Copy out every line of the records below without any changes, and leave the pictures out of your copy.

— start of Available data —

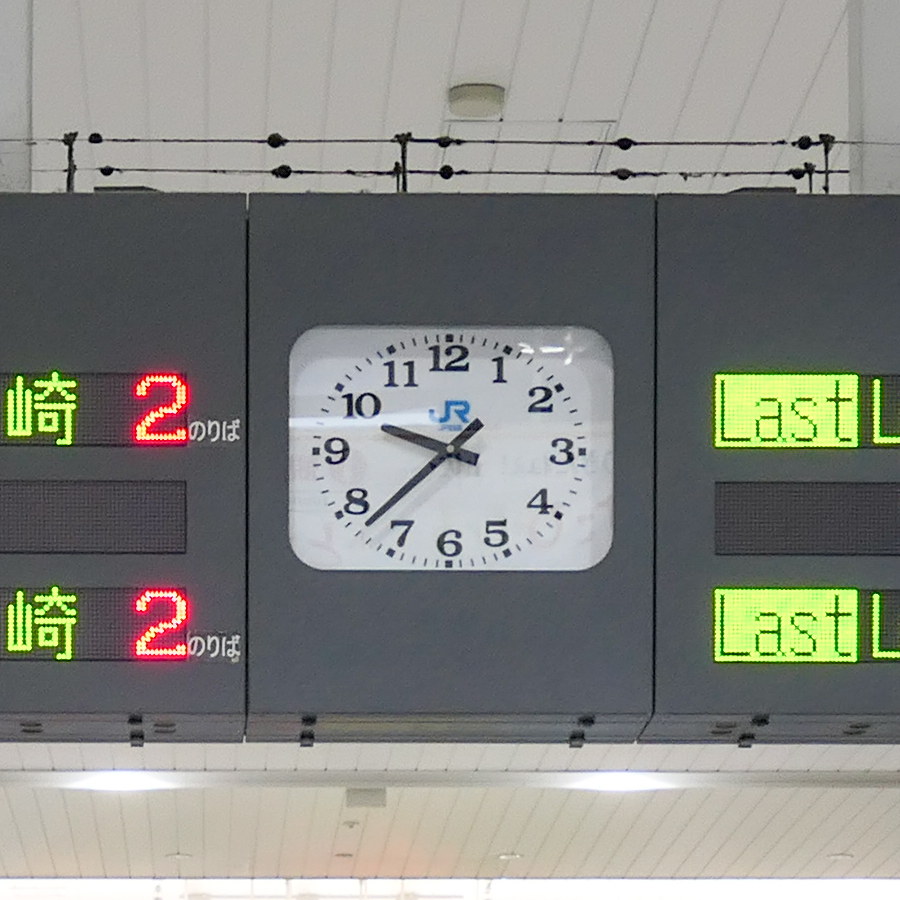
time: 9:37
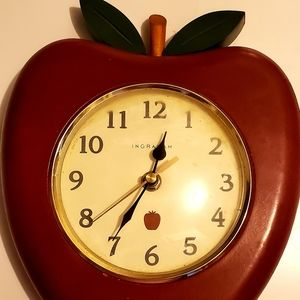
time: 12:35
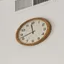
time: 11:41
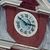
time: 2:50
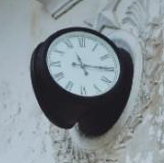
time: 11:15
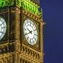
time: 9:40
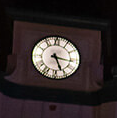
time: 5:16
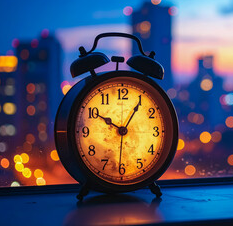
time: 10:05
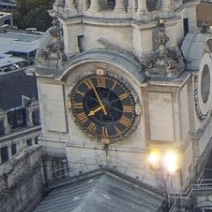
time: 7:56
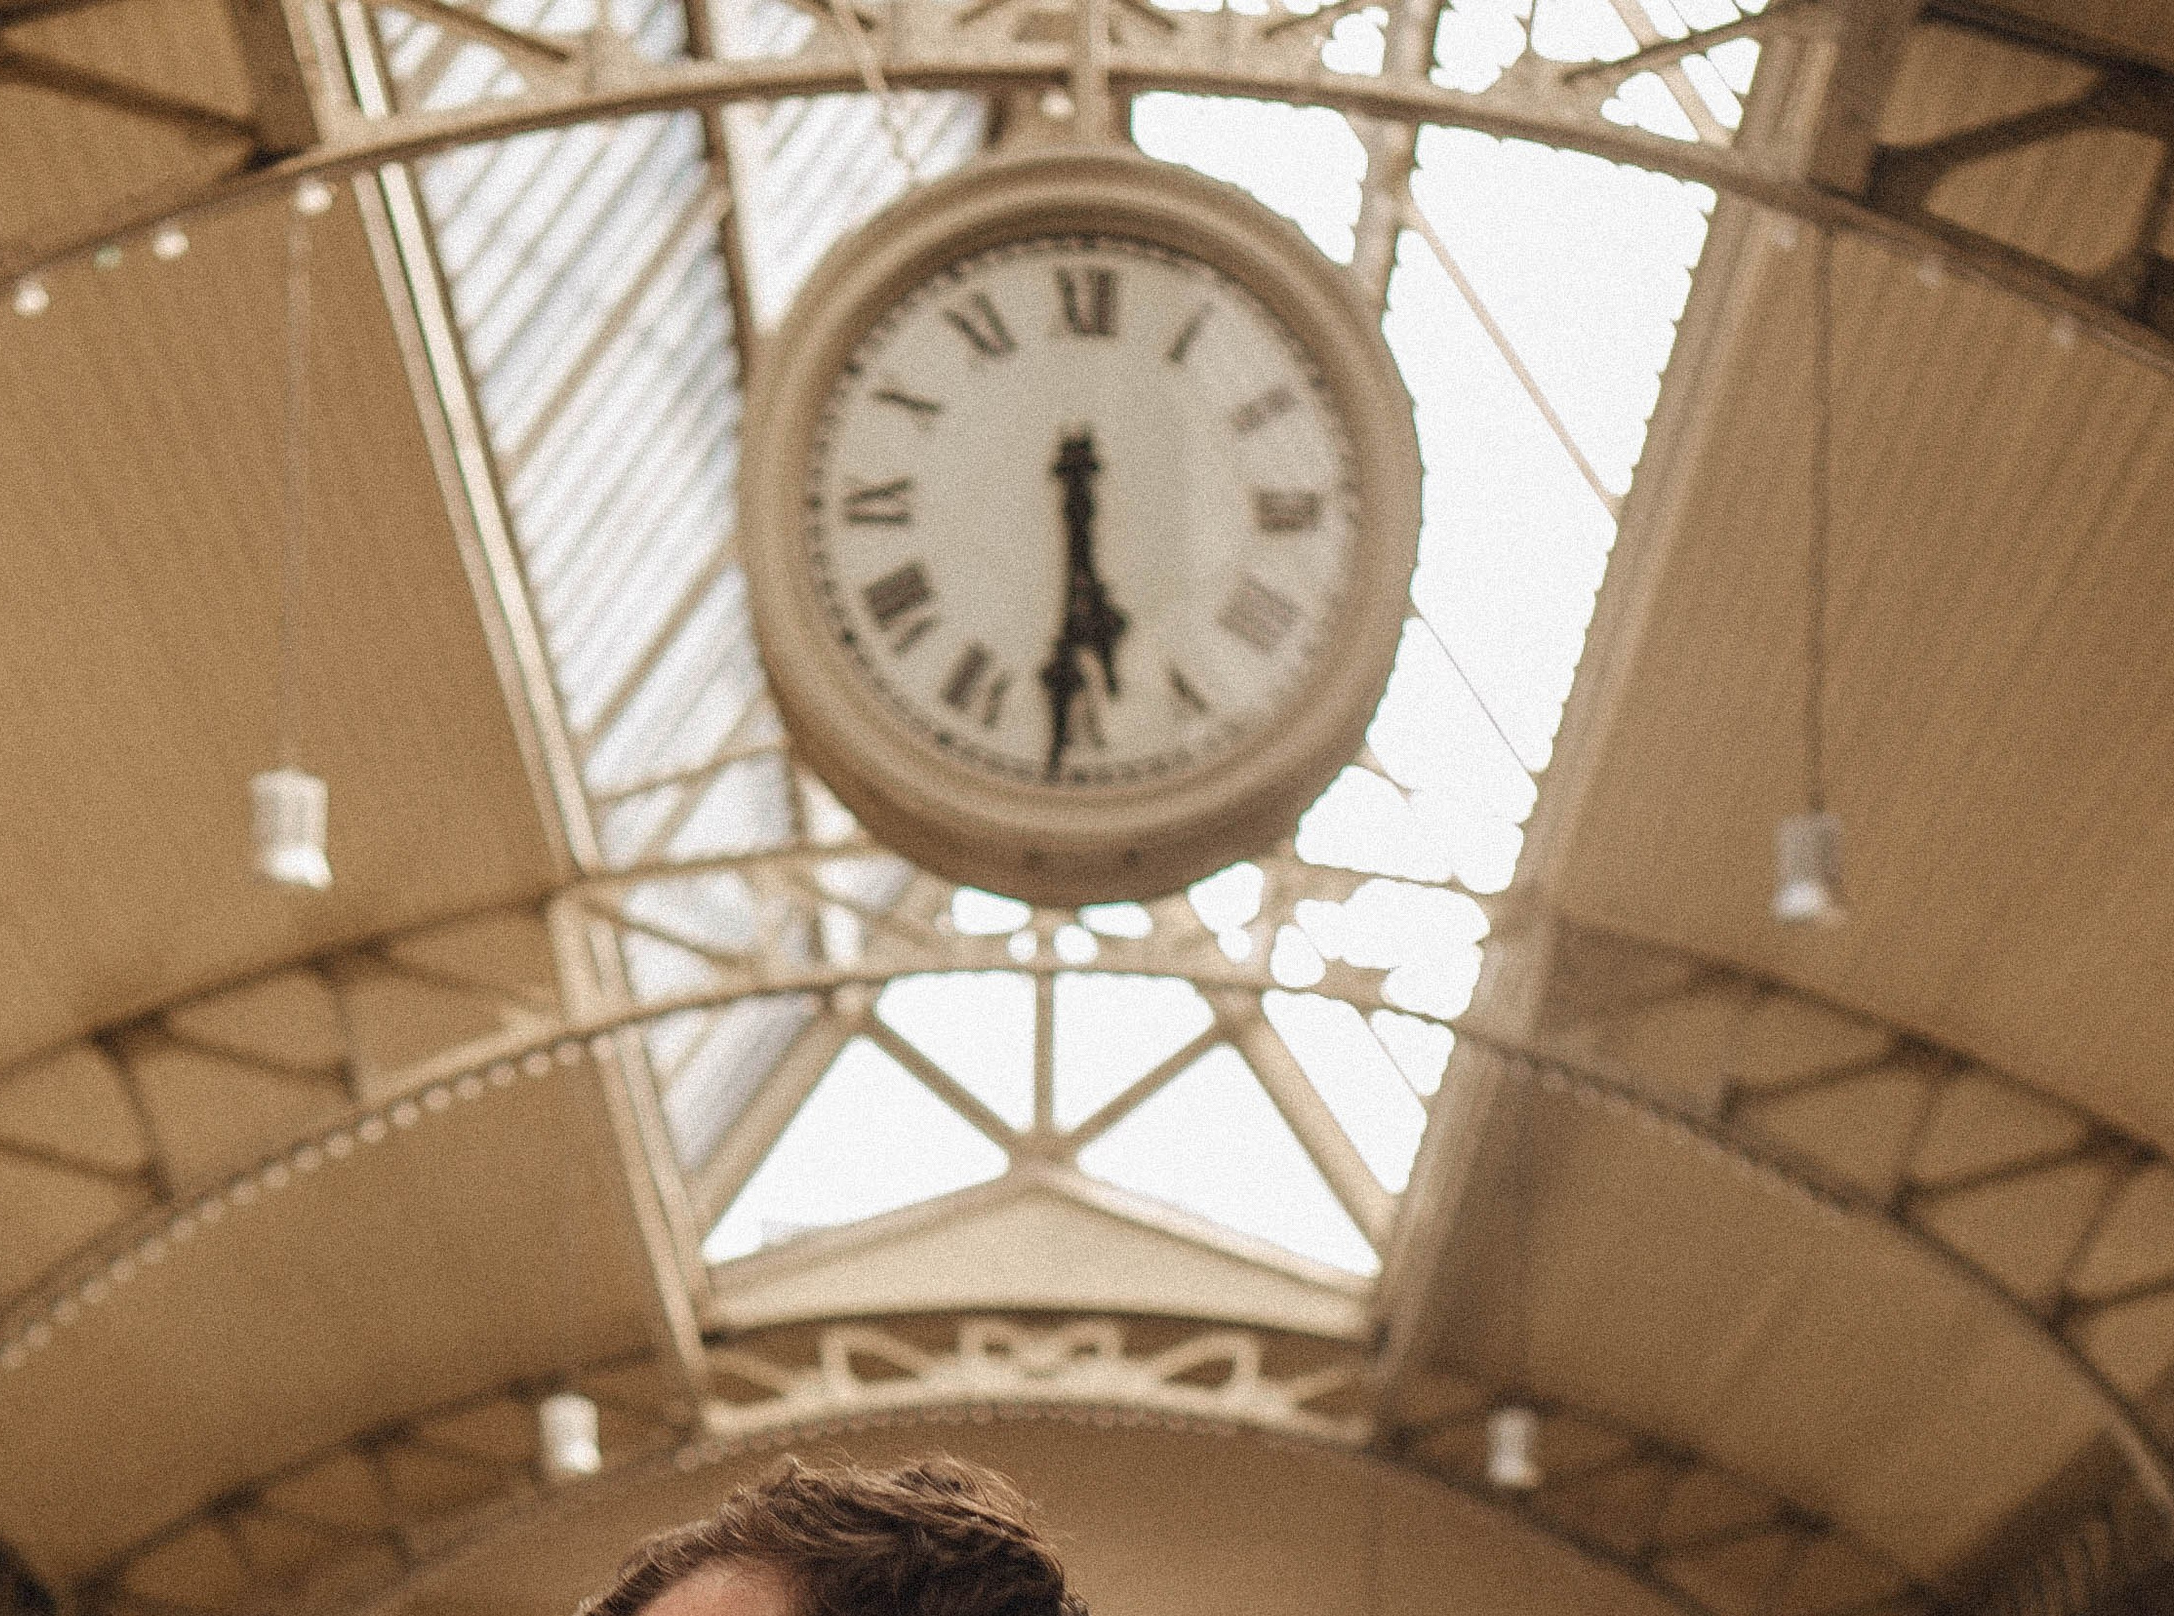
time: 5:30
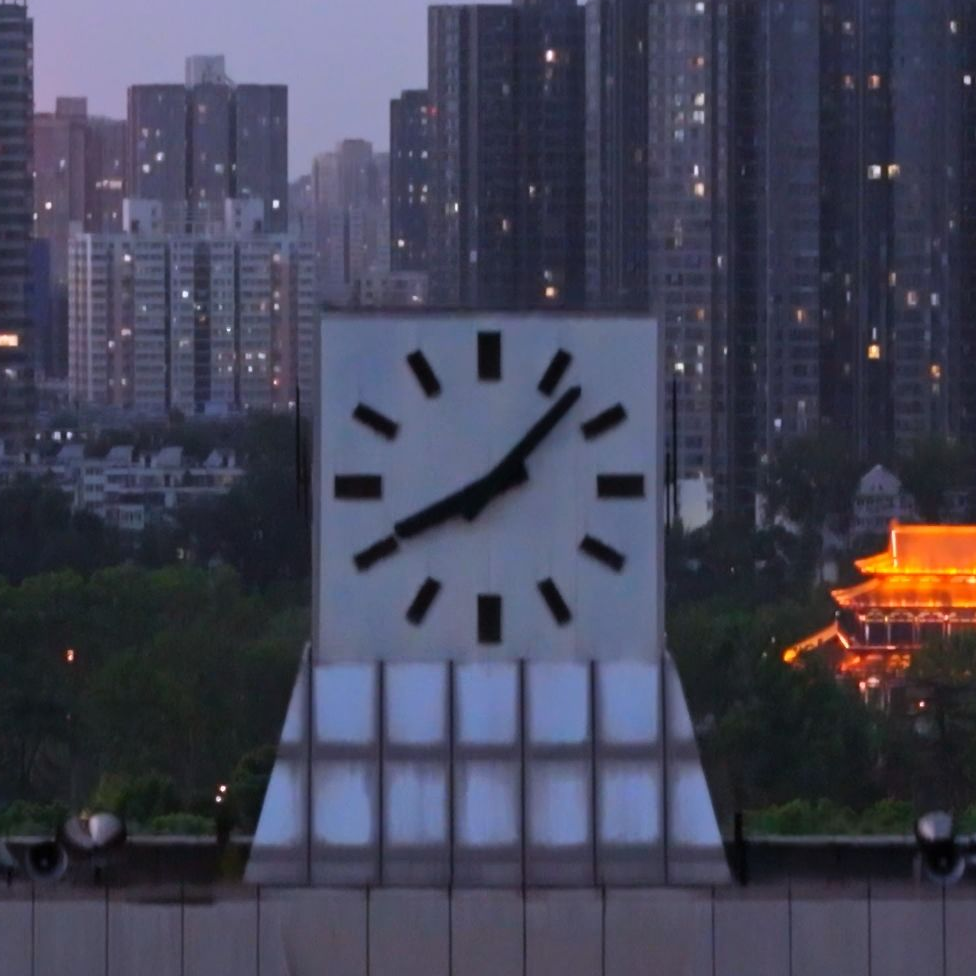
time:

— end of Available data —

_Problem solution:_
time: 9:37
time: 12:35
time: 11:41
time: 2:50
time: 11:15
time: 9:40
time: 5:16
time: 10:05
time: 7:56
time: 5:30
time:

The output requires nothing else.